*** Block opens ***
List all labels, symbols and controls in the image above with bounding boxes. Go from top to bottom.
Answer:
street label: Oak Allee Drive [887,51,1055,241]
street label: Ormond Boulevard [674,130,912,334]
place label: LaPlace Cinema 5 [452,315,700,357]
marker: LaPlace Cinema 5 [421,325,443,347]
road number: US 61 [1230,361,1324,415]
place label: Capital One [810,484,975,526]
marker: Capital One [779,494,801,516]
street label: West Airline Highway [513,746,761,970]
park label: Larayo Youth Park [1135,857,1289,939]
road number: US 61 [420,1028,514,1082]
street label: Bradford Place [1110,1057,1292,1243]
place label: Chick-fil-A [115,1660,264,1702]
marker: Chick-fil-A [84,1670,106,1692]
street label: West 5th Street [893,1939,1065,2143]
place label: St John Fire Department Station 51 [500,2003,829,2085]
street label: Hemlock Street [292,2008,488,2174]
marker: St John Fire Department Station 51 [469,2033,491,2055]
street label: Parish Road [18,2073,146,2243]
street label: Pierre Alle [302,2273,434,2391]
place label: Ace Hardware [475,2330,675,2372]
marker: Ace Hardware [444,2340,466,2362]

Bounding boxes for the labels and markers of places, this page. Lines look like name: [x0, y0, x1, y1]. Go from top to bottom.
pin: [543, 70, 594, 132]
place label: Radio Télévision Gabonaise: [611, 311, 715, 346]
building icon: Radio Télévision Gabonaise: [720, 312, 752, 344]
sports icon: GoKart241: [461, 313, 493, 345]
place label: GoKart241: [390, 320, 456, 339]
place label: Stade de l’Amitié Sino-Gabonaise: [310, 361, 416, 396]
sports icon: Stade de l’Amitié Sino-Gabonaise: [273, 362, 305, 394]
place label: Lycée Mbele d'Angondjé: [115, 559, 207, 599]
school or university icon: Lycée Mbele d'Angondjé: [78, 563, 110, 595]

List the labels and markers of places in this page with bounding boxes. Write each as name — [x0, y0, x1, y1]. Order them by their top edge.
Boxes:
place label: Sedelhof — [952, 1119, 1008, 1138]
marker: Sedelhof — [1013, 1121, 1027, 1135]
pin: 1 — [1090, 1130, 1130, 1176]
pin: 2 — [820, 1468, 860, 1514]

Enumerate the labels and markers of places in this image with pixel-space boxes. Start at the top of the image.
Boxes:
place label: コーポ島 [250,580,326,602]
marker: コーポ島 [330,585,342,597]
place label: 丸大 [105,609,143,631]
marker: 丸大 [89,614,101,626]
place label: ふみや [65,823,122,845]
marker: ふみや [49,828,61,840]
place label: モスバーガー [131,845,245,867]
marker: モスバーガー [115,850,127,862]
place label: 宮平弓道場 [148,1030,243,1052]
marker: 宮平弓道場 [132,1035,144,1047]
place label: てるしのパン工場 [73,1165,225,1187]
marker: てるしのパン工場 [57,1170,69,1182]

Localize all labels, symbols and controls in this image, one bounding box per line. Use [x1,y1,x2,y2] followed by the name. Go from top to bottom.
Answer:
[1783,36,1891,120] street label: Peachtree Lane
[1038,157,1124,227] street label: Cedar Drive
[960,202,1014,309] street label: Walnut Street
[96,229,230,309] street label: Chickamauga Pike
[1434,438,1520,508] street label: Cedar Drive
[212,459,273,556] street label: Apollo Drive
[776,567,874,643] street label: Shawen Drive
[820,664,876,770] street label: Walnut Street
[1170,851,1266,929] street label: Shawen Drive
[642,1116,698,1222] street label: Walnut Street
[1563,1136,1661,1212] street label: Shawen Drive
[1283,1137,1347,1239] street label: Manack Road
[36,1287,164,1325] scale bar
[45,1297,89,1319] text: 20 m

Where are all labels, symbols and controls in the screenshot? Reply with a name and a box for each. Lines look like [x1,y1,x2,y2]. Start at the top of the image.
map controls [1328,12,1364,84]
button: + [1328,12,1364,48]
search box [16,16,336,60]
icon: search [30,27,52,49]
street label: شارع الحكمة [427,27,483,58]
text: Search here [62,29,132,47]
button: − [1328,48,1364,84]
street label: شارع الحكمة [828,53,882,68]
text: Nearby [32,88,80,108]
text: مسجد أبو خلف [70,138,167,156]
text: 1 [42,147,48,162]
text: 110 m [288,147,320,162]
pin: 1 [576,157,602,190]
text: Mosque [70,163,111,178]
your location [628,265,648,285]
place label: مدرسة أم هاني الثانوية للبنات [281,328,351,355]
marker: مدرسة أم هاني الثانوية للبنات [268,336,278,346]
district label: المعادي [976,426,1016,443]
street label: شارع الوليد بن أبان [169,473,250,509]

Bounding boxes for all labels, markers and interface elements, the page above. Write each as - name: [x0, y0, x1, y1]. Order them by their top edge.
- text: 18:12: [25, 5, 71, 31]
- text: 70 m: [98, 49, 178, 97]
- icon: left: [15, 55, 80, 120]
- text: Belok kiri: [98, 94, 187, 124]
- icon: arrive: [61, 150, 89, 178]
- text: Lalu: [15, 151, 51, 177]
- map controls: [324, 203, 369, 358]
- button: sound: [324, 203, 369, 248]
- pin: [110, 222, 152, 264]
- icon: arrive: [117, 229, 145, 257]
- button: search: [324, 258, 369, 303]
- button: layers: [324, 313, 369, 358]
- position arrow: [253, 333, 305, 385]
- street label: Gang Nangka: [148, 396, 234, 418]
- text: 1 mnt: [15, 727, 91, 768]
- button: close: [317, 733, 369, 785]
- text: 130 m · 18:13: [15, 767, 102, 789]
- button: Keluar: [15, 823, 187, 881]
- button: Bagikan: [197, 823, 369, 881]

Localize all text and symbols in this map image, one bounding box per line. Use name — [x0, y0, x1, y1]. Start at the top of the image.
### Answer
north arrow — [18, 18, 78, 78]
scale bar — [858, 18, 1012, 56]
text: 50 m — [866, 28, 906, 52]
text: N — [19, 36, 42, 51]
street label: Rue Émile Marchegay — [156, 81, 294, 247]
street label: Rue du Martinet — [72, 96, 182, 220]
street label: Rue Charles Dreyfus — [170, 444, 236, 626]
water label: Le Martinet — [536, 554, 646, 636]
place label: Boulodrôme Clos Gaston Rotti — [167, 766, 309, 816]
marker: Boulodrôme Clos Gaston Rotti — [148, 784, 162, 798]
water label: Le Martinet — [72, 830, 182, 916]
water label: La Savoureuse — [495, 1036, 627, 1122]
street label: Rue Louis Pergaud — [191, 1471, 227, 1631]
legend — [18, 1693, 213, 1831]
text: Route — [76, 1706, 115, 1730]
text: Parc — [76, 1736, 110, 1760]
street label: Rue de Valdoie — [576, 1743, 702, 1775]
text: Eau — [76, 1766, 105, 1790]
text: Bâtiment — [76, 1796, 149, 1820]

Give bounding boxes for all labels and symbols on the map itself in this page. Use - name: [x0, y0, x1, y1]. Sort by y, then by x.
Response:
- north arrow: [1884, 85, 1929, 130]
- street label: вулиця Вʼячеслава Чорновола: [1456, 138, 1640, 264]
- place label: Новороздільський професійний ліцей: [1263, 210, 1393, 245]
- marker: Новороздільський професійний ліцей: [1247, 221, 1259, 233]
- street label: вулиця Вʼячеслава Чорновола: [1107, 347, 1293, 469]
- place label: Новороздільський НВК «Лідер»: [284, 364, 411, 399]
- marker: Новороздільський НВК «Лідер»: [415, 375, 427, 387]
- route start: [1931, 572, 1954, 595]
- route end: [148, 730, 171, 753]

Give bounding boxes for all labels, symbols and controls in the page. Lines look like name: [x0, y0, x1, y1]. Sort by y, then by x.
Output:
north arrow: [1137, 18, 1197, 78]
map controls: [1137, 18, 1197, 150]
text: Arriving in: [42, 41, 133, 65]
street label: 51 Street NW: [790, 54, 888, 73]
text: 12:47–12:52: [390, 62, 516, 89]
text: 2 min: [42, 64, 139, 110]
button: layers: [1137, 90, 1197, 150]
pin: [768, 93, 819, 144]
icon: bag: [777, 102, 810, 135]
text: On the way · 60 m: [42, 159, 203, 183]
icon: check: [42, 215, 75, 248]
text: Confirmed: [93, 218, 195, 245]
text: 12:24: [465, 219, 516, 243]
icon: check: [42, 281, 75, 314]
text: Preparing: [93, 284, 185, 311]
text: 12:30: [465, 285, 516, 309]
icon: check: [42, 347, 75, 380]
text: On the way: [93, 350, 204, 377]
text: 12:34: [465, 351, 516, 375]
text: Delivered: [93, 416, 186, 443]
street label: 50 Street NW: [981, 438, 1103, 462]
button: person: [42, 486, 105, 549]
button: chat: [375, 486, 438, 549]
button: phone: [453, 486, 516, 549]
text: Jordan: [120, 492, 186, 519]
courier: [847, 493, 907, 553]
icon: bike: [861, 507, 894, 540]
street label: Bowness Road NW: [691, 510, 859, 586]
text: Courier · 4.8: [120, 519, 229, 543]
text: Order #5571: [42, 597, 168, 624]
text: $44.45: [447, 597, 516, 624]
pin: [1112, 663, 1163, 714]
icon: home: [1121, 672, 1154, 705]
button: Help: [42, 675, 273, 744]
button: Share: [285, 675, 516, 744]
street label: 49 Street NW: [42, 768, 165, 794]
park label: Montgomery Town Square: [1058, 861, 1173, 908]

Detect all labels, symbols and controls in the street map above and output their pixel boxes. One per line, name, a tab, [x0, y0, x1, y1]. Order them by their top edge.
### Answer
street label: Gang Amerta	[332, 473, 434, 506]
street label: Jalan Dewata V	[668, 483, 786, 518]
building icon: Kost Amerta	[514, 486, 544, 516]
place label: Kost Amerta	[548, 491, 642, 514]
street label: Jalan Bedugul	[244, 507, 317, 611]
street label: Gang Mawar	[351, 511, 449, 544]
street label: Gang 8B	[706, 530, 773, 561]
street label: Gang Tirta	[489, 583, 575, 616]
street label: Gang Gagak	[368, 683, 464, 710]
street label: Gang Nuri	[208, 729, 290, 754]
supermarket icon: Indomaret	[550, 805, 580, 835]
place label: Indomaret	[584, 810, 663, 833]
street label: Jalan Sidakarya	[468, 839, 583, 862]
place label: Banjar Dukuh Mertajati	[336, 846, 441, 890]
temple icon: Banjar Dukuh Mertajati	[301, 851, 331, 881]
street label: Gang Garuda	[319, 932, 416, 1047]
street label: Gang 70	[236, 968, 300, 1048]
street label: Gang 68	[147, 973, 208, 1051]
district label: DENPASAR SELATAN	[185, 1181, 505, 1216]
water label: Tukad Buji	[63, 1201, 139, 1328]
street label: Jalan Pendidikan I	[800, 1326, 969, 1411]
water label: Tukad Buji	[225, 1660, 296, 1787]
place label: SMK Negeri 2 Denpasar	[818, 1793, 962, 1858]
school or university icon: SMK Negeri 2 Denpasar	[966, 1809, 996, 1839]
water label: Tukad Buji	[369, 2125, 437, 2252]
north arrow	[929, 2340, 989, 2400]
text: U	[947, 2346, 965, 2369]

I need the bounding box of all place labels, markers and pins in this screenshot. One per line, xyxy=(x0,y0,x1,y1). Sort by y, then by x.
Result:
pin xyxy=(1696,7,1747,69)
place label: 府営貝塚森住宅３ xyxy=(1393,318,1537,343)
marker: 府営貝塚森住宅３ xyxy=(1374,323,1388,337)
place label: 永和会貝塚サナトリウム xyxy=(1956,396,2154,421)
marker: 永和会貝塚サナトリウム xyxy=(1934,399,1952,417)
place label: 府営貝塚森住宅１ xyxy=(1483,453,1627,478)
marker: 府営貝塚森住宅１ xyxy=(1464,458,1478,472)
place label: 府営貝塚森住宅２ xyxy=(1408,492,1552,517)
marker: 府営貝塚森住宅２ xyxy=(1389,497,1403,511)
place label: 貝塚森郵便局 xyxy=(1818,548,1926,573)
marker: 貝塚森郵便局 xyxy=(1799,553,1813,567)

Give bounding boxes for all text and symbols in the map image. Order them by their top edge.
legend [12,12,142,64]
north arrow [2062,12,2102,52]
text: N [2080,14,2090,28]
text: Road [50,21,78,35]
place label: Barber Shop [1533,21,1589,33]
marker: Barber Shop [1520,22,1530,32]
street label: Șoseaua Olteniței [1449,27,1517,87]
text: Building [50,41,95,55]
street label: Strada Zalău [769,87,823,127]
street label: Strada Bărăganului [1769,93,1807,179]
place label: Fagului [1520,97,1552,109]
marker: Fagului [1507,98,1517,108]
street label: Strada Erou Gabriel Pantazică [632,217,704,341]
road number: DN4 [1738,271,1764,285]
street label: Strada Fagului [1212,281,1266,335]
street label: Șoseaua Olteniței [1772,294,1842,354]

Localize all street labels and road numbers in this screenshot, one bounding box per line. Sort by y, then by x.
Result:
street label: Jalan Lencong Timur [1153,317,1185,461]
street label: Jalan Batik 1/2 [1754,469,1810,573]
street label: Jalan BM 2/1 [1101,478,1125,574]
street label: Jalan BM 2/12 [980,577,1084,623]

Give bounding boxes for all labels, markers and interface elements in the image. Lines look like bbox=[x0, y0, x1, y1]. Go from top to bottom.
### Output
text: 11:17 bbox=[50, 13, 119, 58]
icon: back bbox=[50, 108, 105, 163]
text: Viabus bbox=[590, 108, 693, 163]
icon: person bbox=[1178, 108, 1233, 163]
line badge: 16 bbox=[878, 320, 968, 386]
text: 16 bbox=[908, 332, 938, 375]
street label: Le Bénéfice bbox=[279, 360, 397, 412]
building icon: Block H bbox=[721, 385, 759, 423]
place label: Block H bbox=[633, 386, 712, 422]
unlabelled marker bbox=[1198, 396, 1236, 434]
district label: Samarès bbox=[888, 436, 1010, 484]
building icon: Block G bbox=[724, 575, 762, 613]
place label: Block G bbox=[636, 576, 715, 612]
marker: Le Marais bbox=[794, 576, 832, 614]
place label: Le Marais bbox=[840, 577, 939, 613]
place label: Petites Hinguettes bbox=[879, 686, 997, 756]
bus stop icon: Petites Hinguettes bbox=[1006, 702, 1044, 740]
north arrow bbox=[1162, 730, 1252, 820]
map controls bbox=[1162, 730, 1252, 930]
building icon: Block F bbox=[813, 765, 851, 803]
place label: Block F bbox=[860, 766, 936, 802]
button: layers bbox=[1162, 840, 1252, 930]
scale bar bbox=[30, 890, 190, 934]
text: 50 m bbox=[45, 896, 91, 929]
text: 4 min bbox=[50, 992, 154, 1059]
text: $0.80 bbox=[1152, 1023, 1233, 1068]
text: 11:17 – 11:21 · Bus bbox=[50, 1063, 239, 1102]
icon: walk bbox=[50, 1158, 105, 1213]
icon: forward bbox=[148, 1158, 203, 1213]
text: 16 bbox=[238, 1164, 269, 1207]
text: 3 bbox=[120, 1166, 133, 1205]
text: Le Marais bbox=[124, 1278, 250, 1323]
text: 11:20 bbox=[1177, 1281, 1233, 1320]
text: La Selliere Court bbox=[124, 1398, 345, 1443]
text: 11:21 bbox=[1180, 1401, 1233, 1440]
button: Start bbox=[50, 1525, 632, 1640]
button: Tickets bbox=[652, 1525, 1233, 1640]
*** Block closes ***
== TASK DIRECTIONS ==
All lines above from the one with "Localize all street" to the one with "Give bounding boxes for all labels, markers", inclusive, should be copied exactly, and no other lines.

== COMPLETED TASK ==
Localize all street labels and road numbers in this screenshot, one bounding box per line. Sort by y, then by x.
Result:
street label: Jalan Lencong Timur [1153,317,1185,461]
street label: Jalan Batik 1/2 [1754,469,1810,573]
street label: Jalan BM 2/1 [1101,478,1125,574]
street label: Jalan BM 2/12 [980,577,1084,623]

Give bounding boxes for all labels, markers and interface elements in the image. Lines look like bbox=[x0, y0, x1, y1]. Go from top to bottom.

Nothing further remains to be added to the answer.